[Opening Entries provided section]
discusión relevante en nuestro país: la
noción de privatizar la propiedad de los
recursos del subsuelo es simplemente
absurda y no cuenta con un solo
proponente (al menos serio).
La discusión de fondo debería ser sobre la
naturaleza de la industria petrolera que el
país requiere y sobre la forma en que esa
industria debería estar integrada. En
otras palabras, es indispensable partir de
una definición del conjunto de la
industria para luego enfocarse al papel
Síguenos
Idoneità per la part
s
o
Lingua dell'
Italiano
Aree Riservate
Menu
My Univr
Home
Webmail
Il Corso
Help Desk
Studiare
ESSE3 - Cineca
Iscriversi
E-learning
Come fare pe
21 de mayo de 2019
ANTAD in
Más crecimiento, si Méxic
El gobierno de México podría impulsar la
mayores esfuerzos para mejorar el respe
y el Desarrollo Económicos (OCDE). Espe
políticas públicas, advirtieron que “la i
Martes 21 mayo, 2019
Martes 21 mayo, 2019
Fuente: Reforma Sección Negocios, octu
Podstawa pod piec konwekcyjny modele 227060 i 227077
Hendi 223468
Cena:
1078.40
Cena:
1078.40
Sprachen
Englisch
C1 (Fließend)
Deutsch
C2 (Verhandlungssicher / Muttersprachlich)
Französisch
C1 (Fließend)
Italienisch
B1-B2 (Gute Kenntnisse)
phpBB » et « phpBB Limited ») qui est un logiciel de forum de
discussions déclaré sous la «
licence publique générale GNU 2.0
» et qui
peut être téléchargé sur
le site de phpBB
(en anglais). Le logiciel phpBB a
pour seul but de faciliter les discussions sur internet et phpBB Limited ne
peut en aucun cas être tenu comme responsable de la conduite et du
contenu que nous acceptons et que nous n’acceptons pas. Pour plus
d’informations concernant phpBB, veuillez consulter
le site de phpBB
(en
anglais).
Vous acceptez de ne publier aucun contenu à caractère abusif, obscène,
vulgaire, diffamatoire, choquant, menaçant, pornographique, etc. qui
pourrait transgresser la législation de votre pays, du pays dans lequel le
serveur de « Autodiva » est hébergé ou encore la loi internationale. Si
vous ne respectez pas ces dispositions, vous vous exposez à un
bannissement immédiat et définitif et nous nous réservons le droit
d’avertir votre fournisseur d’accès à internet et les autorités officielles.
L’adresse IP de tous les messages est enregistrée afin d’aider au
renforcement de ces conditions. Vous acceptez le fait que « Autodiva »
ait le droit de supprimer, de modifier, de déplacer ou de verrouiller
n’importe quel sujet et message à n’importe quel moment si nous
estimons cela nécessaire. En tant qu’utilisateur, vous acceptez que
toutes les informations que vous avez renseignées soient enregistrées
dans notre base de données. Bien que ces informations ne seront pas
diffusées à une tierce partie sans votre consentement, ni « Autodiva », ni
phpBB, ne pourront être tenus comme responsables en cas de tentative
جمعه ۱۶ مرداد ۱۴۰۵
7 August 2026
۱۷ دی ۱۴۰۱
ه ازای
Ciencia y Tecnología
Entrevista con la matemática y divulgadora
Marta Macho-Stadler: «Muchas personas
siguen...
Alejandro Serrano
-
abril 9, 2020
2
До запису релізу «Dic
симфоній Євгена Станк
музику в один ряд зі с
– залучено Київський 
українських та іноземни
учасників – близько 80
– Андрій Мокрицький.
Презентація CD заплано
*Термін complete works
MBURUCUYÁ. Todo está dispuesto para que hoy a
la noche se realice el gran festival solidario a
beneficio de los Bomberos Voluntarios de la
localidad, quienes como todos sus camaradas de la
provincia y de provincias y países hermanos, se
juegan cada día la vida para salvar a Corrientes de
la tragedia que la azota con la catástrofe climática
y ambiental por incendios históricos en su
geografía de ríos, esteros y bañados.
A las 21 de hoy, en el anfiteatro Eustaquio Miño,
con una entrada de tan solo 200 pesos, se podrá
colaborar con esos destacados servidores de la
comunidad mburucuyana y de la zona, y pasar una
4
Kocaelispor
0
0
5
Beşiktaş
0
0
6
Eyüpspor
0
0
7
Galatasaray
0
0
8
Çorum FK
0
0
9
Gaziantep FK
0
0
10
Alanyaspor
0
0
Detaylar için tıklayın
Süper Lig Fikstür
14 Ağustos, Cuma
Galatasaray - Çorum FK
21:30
[Closing Entries provided section]
Written task
Exact copy required. Retype all of the entries word for word.

Solution for this problem
discusión relevante en nuestro país: la
noción de privatizar la propiedad de los
recursos del subsuelo es simplemente
absurda y no cuenta con un solo
proponente (al menos serio).
La discusión de fondo debería ser sobre la
naturaleza de la industria petrolera que el
país requiere y sobre la forma en que esa
industria debería estar integrada. En
otras palabras, es indispensable partir de
una definición del conjunto de la
industria para luego enfocarse al papel
Síguenos
Idoneità per la part
s
o
Lingua dell'
Italiano
Aree Riservate
Menu
My Univr
Home
Webmail
Il Corso
Help Desk
Studiare
ESSE3 - Cineca
Iscriversi
E-learning
Come fare pe
21 de mayo de 2019
ANTAD in
Más crecimiento, si Méxic
El gobierno de México podría impulsar la
mayores esfuerzos para mejorar el respe
y el Desarrollo Económicos (OCDE). Espe
políticas públicas, advirtieron que “la i
Martes 21 mayo, 2019
Martes 21 mayo, 2019
Fuente: Reforma Sección Negocios, octu
Podstawa pod piec konwekcyjny modele 227060 i 227077
Hendi 223468
Cena:
1078.40
Cena:
1078.40
Sprachen
Englisch
C1 (Fließend)
Deutsch
C2 (Verhandlungssicher / Muttersprachlich)
Französisch
C1 (Fließend)
Italienisch
B1-B2 (Gute Kenntnisse)
phpBB » et « phpBB Limited ») qui est un logiciel de forum de
discussions déclaré sous la «
licence publique générale GNU 2.0
» et qui
peut être téléchargé sur
le site de phpBB
(en anglais). Le logiciel phpBB a
pour seul but de faciliter les discussions sur internet et phpBB Limited ne
peut en aucun cas être tenu comme responsable de la conduite et du
contenu que nous acceptons et que nous n’acceptons pas. Pour plus
d’informations concernant phpBB, veuillez consulter
le site de phpBB
(en
anglais).
Vous acceptez de ne publier aucun contenu à caractère abusif, obscène,
vulgaire, diffamatoire, choquant, menaçant, pornographique, etc. qui
pourrait transgresser la législation de votre pays, du pays dans lequel le
serveur de « Autodiva » est hébergé ou encore la loi internationale. Si
vous ne respectez pas ces dispositions, vous vous exposez à un
bannissement immédiat et définitif et nous nous réservons le droit
d’avertir votre fournisseur d’accès à internet et les autorités officielles.
L’adresse IP de tous les messages est enregistrée afin d’aider au
renforcement de ces conditions. Vous acceptez le fait que « Autodiva »
ait le droit de supprimer, de modifier, de déplacer ou de verrouiller
n’importe quel sujet et message à n’importe quel moment si nous
estimons cela nécessaire. En tant qu’utilisateur, vous acceptez que
toutes les informations que vous avez renseignées soient enregistrées
dans notre base de données. Bien que ces informations ne seront pas
diffusées à une tierce partie sans votre consentement, ni « Autodiva », ni
phpBB, ne pourront être tenus comme responsables en cas de tentative
جمعه ۱۶ مرداد ۱۴۰۵
7 August 2026
۱۷ دی ۱۴۰۱
ه ازای
Ciencia y Tecnología
Entrevista con la matemática y divulgadora
Marta Macho-Stadler: «Muchas personas
siguen...
Alejandro Serrano
-
abril 9, 2020
2
До запису релізу «Dic
симфоній Євгена Станк
музику в один ряд зі с
– залучено Київський 
українських та іноземни
учасників – близько 80
– Андрій Мокрицький.
Презентація CD заплано
*Термін complete works
MBURUCUYÁ. Todo está dispuesto para que hoy a
la noche se realice el gran festival solidario a
beneficio de los Bomberos Voluntarios de la
localidad, quienes como todos sus camaradas de la
provincia y de provincias y países hermanos, se
juegan cada día la vida para salvar a Corrientes de
la tragedia que la azota con la catástrofe climática
y ambiental por incendios históricos en su
geografía de ríos, esteros y bañados.
A las 21 de hoy, en el anfiteatro Eustaquio Miño,
con una entrada de tan solo 200 pesos, se podrá
colaborar con esos destacados servidores de la
comunidad mburucuyana y de la zona, y pasar una
4
Kocaelispor
0
0
5
Beşiktaş
0
0
6
Eyüpspor
0
0
7
Galatasaray
0
0
8
Çorum FK
0
0
9
Gaziantep FK
0
0
10
Alanyaspor
0
0
Detaylar için tıklayın
Süper Lig Fikstür
14 Ağustos, Cuma
Galatasaray - Çorum FK
21:30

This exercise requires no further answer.